We can add new items by assignment with index-like syntax like this:

[38]:
jurisdictions['Jacksonville'] = 'Duval'

And access members similarly:

[39]:
print(jurisdictions['Miami'])
Dade County

An attempt to access a key that does not exist in the dictionary raises an error:

[40]:
print(jurisdictions['Tallahassee'])
---------------------------------------------------------------------------
KeyError                                  Traceback (most recent call last)
<ipython-input-40-34b0fab846be> in <module>
----> 1 print(jurisdictions['Tallahassee'])

KeyError: 'Tallahassee'

Although the values that are stored in a dictionary can be anything, the keys need to be both unique and immutable. Assigning a new value to the same key deletes the old value:

[41]:
jurisdictions['Miami'] = 'Miami-Dade County'

Sets

A set is an unordered bunch of unique objects. Although the implemention is a bit different, you can generally think of a set as a dictionary that only has the keys and doesn’t have any values attached to those keys.

[42]:
national_parks = {'Everglades', 'Biscayne', 'Dry Tortugas'}

Syntax

Python has no mandatory statement termination characters. You can end a statement by ending the line of code. You can also have a semicolon at the end of a statement, which allows you to write two statements on a single line, although this is generally frowned upon for most Python code.

Blocks of Python code are denoted by indentation.
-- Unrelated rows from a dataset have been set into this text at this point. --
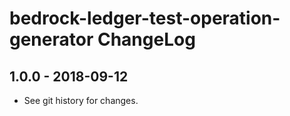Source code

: # bedrock-ledger-test-operation-generator ChangeLog

## 1.0.0 - 2018-09-12

- See git history for changes.
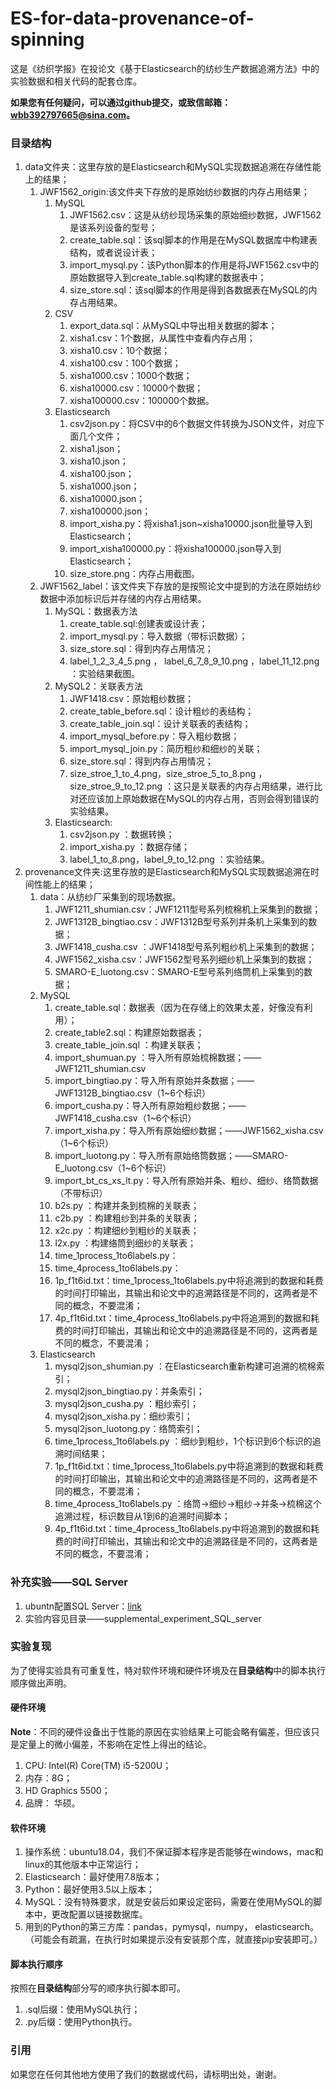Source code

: # ES-for-data-provenance-of-spinning

这是《纺织学报》在投论文《基于Elasticsearch的纺纱生产数据追溯方法》中的实验数据和相关代码的配套仓库。

**如果您有任何疑问，可以通过github提交，或致信邮箱：wbb392797665@sina.com。**

### 目录结构
1. data文件夹：这里存放的是Elasticsearch和MySQL实现数据追溯在存储性能上的结果；
   1. JWF1562_origin:该文件夹下存放的是原始纺纱数据的内存占用结果；
      1. MySQL
         1. JWF1562.csv：这是从纺纱现场采集的原始细纱数据，JWF1562是该系列设备的型号；
         2. create_table.sql：该sql脚本的作用是在MySQL数据库中构建表结构，或者说设计表；
         3. import_mysql.py：该Python脚本的作用是将JWF1562.csv中的原始数据导入到create_table.sql构建的数据表中；
         4. size_store.sql：该sql脚本的作用是得到各数据表在MySQL的内存占用结果。
      2. CSV
         1. export_data.sql：从MySQL中导出相关数据的脚本；
         2. xisha1.csv：1个数据，从属性中查看内存占用；
         3. xisha10.csv：10个数据；
         4. xisha100.csv：100个数据；
         5. xisha1000.csv：1000个数据；
         6. xisha10000.csv：10000个数据；
         7. xisha100000.csv：100000个数据。
      3. Elasticsearch
         1. csv2json.py：将CSV中的6个数据文件转换为JSON文件，对应下面几个文件；
         2. xisha1.json；
         3. xisha10.json；
         4. xisha100.json；
         5. xisha1000.json；
         6. xisha10000.json；
         7. xisha100000.json；
         8. import_xisha.py：将xisha1.json~xisha10000.json批量导入到Elasticsearch；
         9. import_xisha100000.py：将xisha100000.json导入到Elasticsearch；
         10. size_store.png：内存占用截图。
   2. JWF1562_label：该文件夹下存放的是按照论文中提到的方法在原始纺纱数据中添加标识后并存储的内存占用结果。
      1. MySQL：数据表方法
         1. create_table.sql:创建表或设计表；
         2. import_mysql.py：导入数据（带标识数据）；
         3. size_store.sql：得到内存占用情况；
         4. label_1_2_3_4_5.png ， label_6_7_8_9_10.png ，label_11_12.png ：实验结果截图。
      2. MySQL2：关联表方法
         1. JWF1418.csv：原始粗纱数据；
         2. create_table_before.sql：设计粗纱的表结构；
         3. create_table_join.sql：设计关联表的表结构；
         4. import_mysql_before.py：导入粗纱数据；
         5. import_mysql_join.py：简历粗纱和细纱的关联；
         6. size_store.sql：得到内存占用情况；
         6. size_stroe_1_to_4.png，size_stroe_5_to_8.png ，size_stroe_9_to_12.png ：这只是关联表的内存占用结果，进行比对还应该加上原始数据在MySQL的内存占用，否则会得到错误的实验结果。
      3. Elasticsearch:
         1. csv2json.py ：数据转换；
         2. import_xisha.py ：数据存储；
         3. label_1_to_8.png，label_9_to_12.png ：实验结果。
2. provenance文件夹:这里存放的是Elasticsearch和MySQL实现数据追溯在时间性能上的结果；
   1. data：从纺纱厂采集到的现场数据。
      1. JWF1211_shumian.csv：JWF1211型号系列梳棉机上采集到的数据；
      2. JWF1312B_bingtiao.csv：JWF1312B型号系列并条机上采集到的数据；
      3. JWF1418_cusha.csv ：JWF1418型号系列粗纱机上采集到的数据；
      4. JWF1562_xisha.csv：JWF1562型号系列细纱机上采集到的数据；
      5. SMARO-E_luotong.csv：SMARO-E型号系列络筒机上采集到的数据；
   2. MySQL
      1. create_table.sql：数据表（因为在存储上的效果太差，好像没有利用）；
      2. create_table2.sql：构建原始数据表；
      3. create_table_join.sql ：构建关联表；
      4. import_shumuan.py ：导入所有原始梳棉数据；——JWF1211_shumian.csv
      5. import_bingtiao.py：导入所有原始并条数据；——JWF1312B_bingtiao.csv（1~6个标识）
      6. import_cusha.py：导入所有原始粗纱数据；——JWF1418_cusha.csv（1~6个标识）
      7. import_xisha.py：导入所有原始细纱数据；——JWF1562_xisha.csv（1~6个标识）
      8. import_luotong.py：导入所有原始络筒数据；——SMARO-E_luotong.csv（1~6个标识）
      9. import_bt_cs_xs_lt.py：导入所有原始并条、粗纱、细纱、络筒数据（不带标识）
      10. b2s.py ：构建并条到梳棉的关联表；
      11. c2b.py ：构建粗纱到并条的关联表；
      12. x2c.py ：构建细纱到粗纱的关联表；
      13. l2x.py  ：构建络筒到细纱的关联表；
      14. time_1process_1to6labels.py：
      15. time_4process_1to6labels.py：
      16. 1p_f1t6id.txt：time_1process_1to6labels.py中将追溯到的数据和耗费的时间打印输出，其输出和论文中的追溯路径是不同的，这两者是不同的概念，不要混淆；
      17. 4p_f1t6id.txt：time_4process_1to6labels.py中将追溯到的数据和耗费的时间打印输出，其输出和论文中的追溯路径是不同的，这两者是不同的概念，不要混淆；
   3. Elasticsearch
      1. mysql2json_shumian.py ：在Elasticsearch重新构建可追溯的梳棉索引；
      2. mysql2json_bingtiao.py：并条索引；
      3. mysql2json_cusha.py ：粗纱索引；
      4. mysql2json_xisha.py：细纱索引；
      5. mysql2json_luotong.py：络筒索引；
      6. time_1process_1to6labels.py ：细纱到粗纱，1个标识到6个标识的追溯时间结果；
      7. 1p_f1t6id.txt：time_1process_1to6labels.py中将追溯到的数据和耗费的时间打印输出，其输出和论文中的追溯路径是不同的，这两者是不同的概念，不要混淆；
      8. time_4process_1to6labels.py ：络筒->细纱->粗纱->并条->梳棉这个追溯过程，标识数目从1到6的追溯时间脚本；
      9. 4p_f1t6id.txt：time_4process_1to6labels.py中将追溯到的数据和耗费的时间打印输出，其输出和论文中的追溯路径是不同的，这两者是不同的概念，不要混淆；

### 补充实验——SQL Server

1. ubuntn配置SQL Server：[link](https://docs.microsoft.com/en-us/sql/connect/odbc/linux-mac/installing-the-microsoft-odbc-driver-for-sql-server?view=sql-server-linux-2017)
2. 实验内容见目录——supplemental_experiment_SQL_server 
      
### 实验复现

为了使得实验具有可重复性，特对软件环境和硬件环境及在**目录结构**中的脚本执行顺序做出声明。

#### 硬件环境
**Note**：不同的硬件设备出于性能的原因在实验结果上可能会略有偏差，但应该只是定量上的微小偏差，不影响在定性上得出的结论。

1. CPU: Intel(R) Core(TM) i5-5200U；
2. 内存：8G；
3. HD Graphics 5500；
4. 品牌： 华硕。

#### 软件环境

1. 操作系统：ubuntu18.04，我们不保证脚本程序是否能够在windows，mac和linux的其他版本中正常运行；
2. Elasticsearch：最好使用7.8版本；
3. Python：最好使用3.5以上版本；
4. MySQL：没有特殊要求，就是安装后如果设定密码，需要在使用MySQL的脚本中，更改配置以链接数据库。
5. 用到的Python的第三方库：pandas，pymysql，numpy， elasticsearch。（可能会有疏漏，在执行时如果提示没有安装那个库，就直接pip安装即可。）

#### 脚本执行顺序
按照在**目录结构**部分写的顺序执行脚本即可。

1. .sql后缀：使用MySQL执行；
2. .py后缀：使用Python执行。

### 引用

如果您在任何其他地方使用了我们的数据或代码，请标明出处，谢谢。
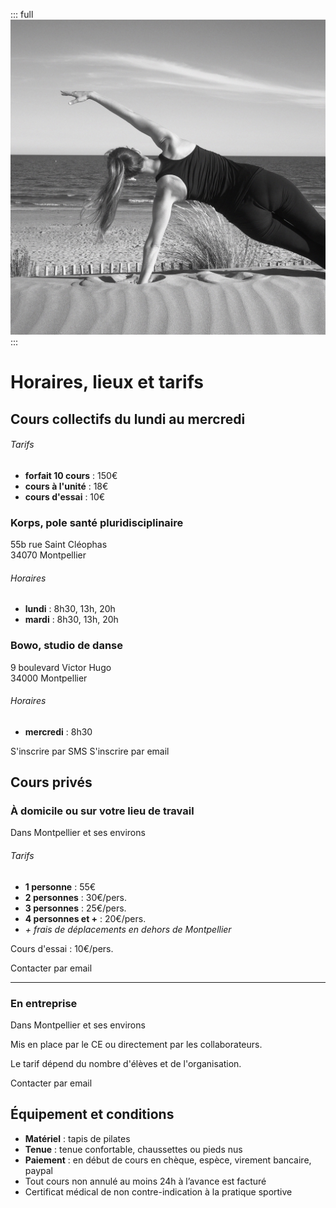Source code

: ::: full
![description de l'image](../images/anne-gabrielle-com-pilates-01.jpg)
:::

# Horaires, lieux et tarifs

## Cours collectifs du lundi au mercredi

###### Tarifs

- **forfait 10 cours** : 150€ 
- **cours à l'unité** : 18€
- **cours d'essai** : 10€

### Korps, pole santé pluridisciplinaire

<p class="h5 bold">55b rue Saint Cléophas<br>34070 Montpellier</p>

###### Horaires

- **lundi** : 8h30, 13h, 20h
- **mardi** : 8h30, 13h, 20h

### Bowo, studio de danse

<p class="h5 bold">9 boulevard Victor Hugo<br>34000 Montpellier</p>

###### Horaires

- **mercredi** : 8h30

<Button-link href="sms:‭+33767820991?&body=Bonjour, je souhaite reserver pour le cours de pilates jour: , heure: . Merci">S'inscrire par SMS</Button-link> <Button-link href="mailto:pilates@anne-gabrielle.com?&body=Bonjour, je souhaite reserver pour le cours de pilates jour: , heure: . Merci">S'inscrire par email</Button-link>

## Cours privés

### À domicile ou sur votre lieu de travail

<p class="h5 bold">Dans Montpellier et ses environs</p>

###### Tarifs

- **1 personne** : 55€ 
- **2 personnes** : 30€/pers.
- **3 personnes** : 25€/pers.
- **4 personnes et +** : 20€/pers.
- _+ frais de déplacements en dehors de Montpellier_

Cours d'essai : 10€/pers.

<Button-link href="mailto:pilates@anne-gabrielle.com?&body=Bonjour, je souhaite reserver pour le cours de pilates jour: , heure: . Merci">Contacter par email</Button-link>

---

### En entreprise

<p class="h5 bold">Dans Montpellier et ses environs</p>

Mis en place par le CE ou directement par les collaborateurs.

Le tarif dépend du nombre d'élèves et de l'organisation.

<Button-link href="mailto:pilates@anne-gabrielle.com?&body=Bonjour, je souhaite prendre un cours de pilate en entreprise.">Contacter par email</Button-link>

## Équipement et conditions

- **Matériel** : tapis de pilates
- **Tenue** : tenue confortable, chaussettes ou pieds nus
- **Paiement** : en début de cours en chèque, espèce, virement bancaire, paypal
- Tout cours non annulé au moins 24h à l’avance est facturé
- Certificat médical de non contre-indication à la pratique sportive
Multiple lines of code in a row with identical indentation form a block of code that is executed in sequence. Note that indenting can be done with spaces, or with tabs, but mixing these in one file is very strongly discouraged. Statements that expect an increase in indentation level on the following line end in a colon (:).

Flow Control

Common flow control keywords are if, for, and while.

An if statement can be used alone, or along with elif (short for else if) and/or else statements.

[43]:
x = 'Miami Beach'

if x in cities:
    print("found", x, "City")
elif x in counties:
    print("found", x, "County")
else:
    print("didn't find", x)
didn't find Miami Beach

The for statement will iterate over items in a sequence (list, tuple, or similar).

[44]:
for x in counties:
    print(x, 'County')
Miami-Dade County
Orange County
Hillsborough County
Duval County

The while statement loops until the conditional evaluates as False.

[45]:
x = 1
while x < 5:
    print(x)
    x += 1
1
2
3
4

You can exit a for or while block early with a break statement.

[46]:
x = 1
while x < 5:
    print(x)
    x += 1
    if x > 3:
        break
1
2
3

Importing Packages

Only the most basic functionality is exposed in Python by default. Almost all functions and object classes will need to be imported from a library, either one that is built-in to Python (but still needs to be imported) or one installed alongside Python (by conda or pip, usually). Libraries are loaded with the import keyword. You can also use from [libname] import [funcname] to access library components, and you can use the as keyword to provide a unique or different name for the thing you are importing. For example:

[47]:
import os
import numpy as np
from transportation_tutorials import data as td

You can then use functions and modules that are found in these packages using “dot” notation. For example, the numpy package includes a zeros function, that creates an array full of zeros, which we can call like this:

[48]:
np.zeros(5)
[48]:
array([0., 0., 0., 0., 0.])

In a Jupyter notebook, we can also access function documentation by using a special question mark syntax, which will print out the built-in documentation for any function, if it is available (most standard analytical packages including numpy, scipy, and pandas have extensive documentation for nearly every function).

[49]:
np.zeros?
Docstring:
zeros(shape, dtype=float, order='C')

Return a new array of given shape and type, filled with zeros.

Parameters
----------
shape : int or tuple of ints
    Shape of the new array, e.g., ``(2, 3)`` or ``2``.
dtype : data-type, optional
    The desired data-type for the array, e.g., `numpy.int8`.  Default is
    `numpy.float64`.
order : {'C', 'F'}, optional, default: 'C'
    Whether to store multi-dimensional data in row-major
    (C-style) or column-major (Fortran-style) order in
    memory.

Returns
-------
out : ndarray
    Array of zeros with the given shape, dtype, and order.

See Also
--------
zeros_like : Return an array of zeros with shape and type of input.
empty : Return a new uninitialized array.
ones : Return a new array setting values to one.
full : Return a new array of given shape filled with value.

Examples
--------
>>> np.zeros(5)
array([ 0.,  0.,  0.,  0.,  0.])

>>> np.zeros((5,), dtype=int)
array([0, 0, 0, 0, 0])

>>> np.zeros((2, 1))
array([[ 0.],
       [ 0.]])

>>> s = (2,2)
>>> np.zeros(s)
array([[ 0.,  0.],
       [ 0.,  0.]])

>>> np.zeros((2,), dtype=[('x', 'i4'), ('y', 'i4')]) # custom dtype
array([(0, 0), (0, 0)],
      dtype=[('x', '<i4'), ('y', '<i4')])
Type:      builtin_function_or_method